JOHANNESBURG, Aug 16 (Reuters) – South African lender Absa has put on ice plans to expand into new business lines in Nigeria, a country previously at the centre of its African ambitions, interim boss Jason Quinn said on Monday.
Former Chief Executive Maria Ramos and others had previously touted growth in Nigeria beyond its existing securities business as key to the group’s aim of doubling market share in Africa.
But the COVID-19 pandemic, among other things, had disrupted those plans, Quinn told Reuters shortly after the bank announced an around 14-fold rise in half-year profit, saying it now wants to concentrate on its current business lines.
“As I look at it now, I’d rather we focus on capturing the opportunity that we currently preside over, as opposed to looking for new ones,” he said of the bank’s Nigeria plans.
Absa has previously said it would look to enter other markets like Ethiopia and Egypt in its bid to become a “truly pan-African bank”.
It has now combined its South African operations with those elsewhere on the continent, which Quinn said he hoped would lead to a pick-up in units that have lagged.
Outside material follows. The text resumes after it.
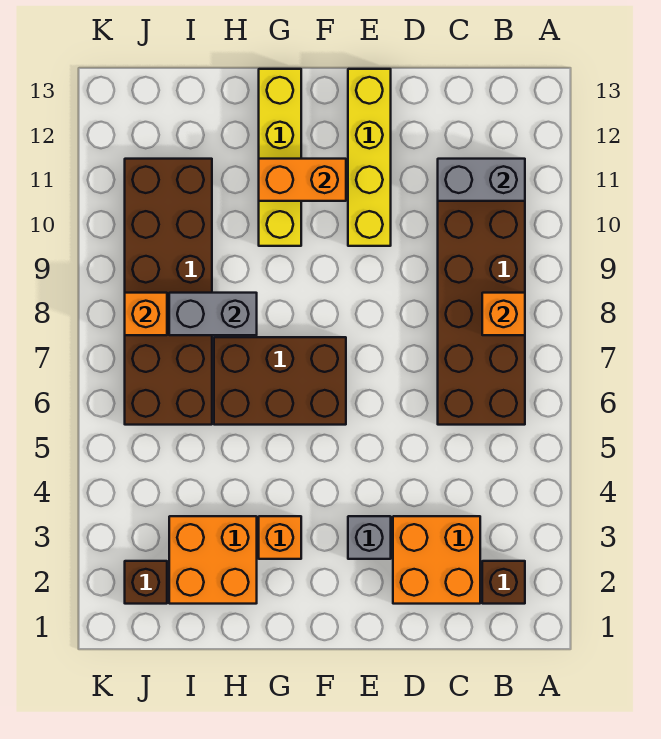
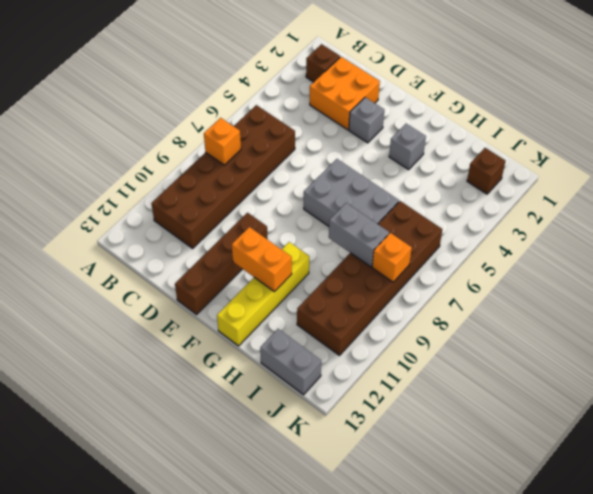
grey brick B11:C11 level 2 -> grey brick I13:J13 level 1
yellow brick E10:E13 level 1 -> brown brick E10:E13 level 1
brown brick F6:H7 level 1 -> grey brick F6:H7 level 1
orange brick G3 level 1 -> grey brick G3 level 1
orange brick H2:I3 level 1 -> none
A hefty drop in bad debt charges helped drive the boom in Absa’s headline earnings per share (HEPS), which rose to 984.6 cents ($0.6685) in the six months to June 30 from 67.7 cents a year earlier.
Its interim HEPS, the main profit measure in South Africa, were also 7% higher than in 2019. Quinn said the results showed the bank’s strategic decisions were largely the right ones.
Quinn took over from former CEO Daniel Mminele who quit amid a strategy dispute in April after just 15 months after taking over from Ramos. Quinn would not be drawn on whether he would seek to stay on as CEO permanently.
Absa declared an interim dividend of 310 cents, restoring shareholder payouts after suspending them on guidance from the central bank during the COVID-19 crisis.
Its shares were up 0.27% at 0940 GMT.